Évaluation des tout-petits : l’école maternelle, nouveau terrain de jeu pour l’extrême droite ?
Le fait principal
En cette rentrée 2026, un nouveau programme scolaire entre en vigueur en maternelle, marquant la huitième réécriture des objectifs éducatifs depuis 1977. Ce texte, le plus volumineux jamais publié, soulève des interrogations sur l’inflation de normes et les véritables enjeux politiques qui se cachent derrière.
Ce qui s’est passé
Le 7 mai 2026, le Bulletin officiel de l’Éducation nationale a dévoilé un programme d’enseignement pour l’école maternelle qui s’inscrit dans une série de révisions incessantes. Alors qu’entre 1921 et 1977 l’école maternelle a évolué sans réécriture officielle, aujourd’hui, les programmes se succèdent à un rythme effréné, sous l’œil vigilant d’une bureaucratie de plus en plus intrusive.
Le contexte
L’école maternelle, historiquement conçue pour accueillir les enfants des classes populaires, a progressivement évolué vers un modèle plus bourgeois. Ce changement s’est intensifié depuis les années 1970, où la mission de prévenir l’échec scolaire a été inscrite dans la loi Haby de 1975. Dans ce cadre, la maternelle a perdu une partie de son autonomie, se voyant intégrée à un système éducatif qui privilégie les résultats et les évaluations au détriment de l’épanouissement des enfants.
Les chiffres à retenir
- Le nombre d’écoles maternelles est passé de 3 870 en 1948 à 18 486 en 1978.

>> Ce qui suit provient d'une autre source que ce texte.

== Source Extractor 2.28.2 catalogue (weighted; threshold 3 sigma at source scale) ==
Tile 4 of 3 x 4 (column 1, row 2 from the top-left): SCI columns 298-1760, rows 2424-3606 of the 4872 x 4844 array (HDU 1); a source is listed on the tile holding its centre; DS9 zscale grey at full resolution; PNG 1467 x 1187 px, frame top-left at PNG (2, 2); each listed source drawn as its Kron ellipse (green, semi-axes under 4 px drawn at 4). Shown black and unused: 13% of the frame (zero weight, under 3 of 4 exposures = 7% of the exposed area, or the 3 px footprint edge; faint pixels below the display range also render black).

- Les effectifs par classe ont diminué de 43 élèves en 1960 à 30 en 1980.
- La préscolarisation a atteint 100 % des enfants de trois à six ans en 1994-1995.
Ce que cela révèle
La promesse d’une éducation égalitaire se heurte à la réalité. Les nouvelles normes pédagogiques, bien que présentées comme universelles, favorisent en réalité les classes moyennes et supérieures. Les inégalités, loin de disparaître, prennent de nouvelles formes. La bureaucratie, en multipliant les évaluations et les prescriptions, semble davantage préoccupée par la conformité que par l’éducation des enfants. En somme, l’école maternelle devient un terrain de jeu pour les idéaux bourgeois, au détriment de son public historique.
Ce qu’il faut retenir
Le nouveau programme scolaire de 2026 soulève des questions cruciales sur l’avenir de l’école maternelle. En remettant en question les valeurs fondamentales de l’éducation, il révèle une tendance inquiétante : celle d’une institution qui, au lieu de favoriser l’épanouissement des enfants, semble se plier aux exigences d’un système éducatif en quête de résultats.
Sources : Bulletin officiel de l’Éducation nationale, études sur l’évolution de l’école maternelle.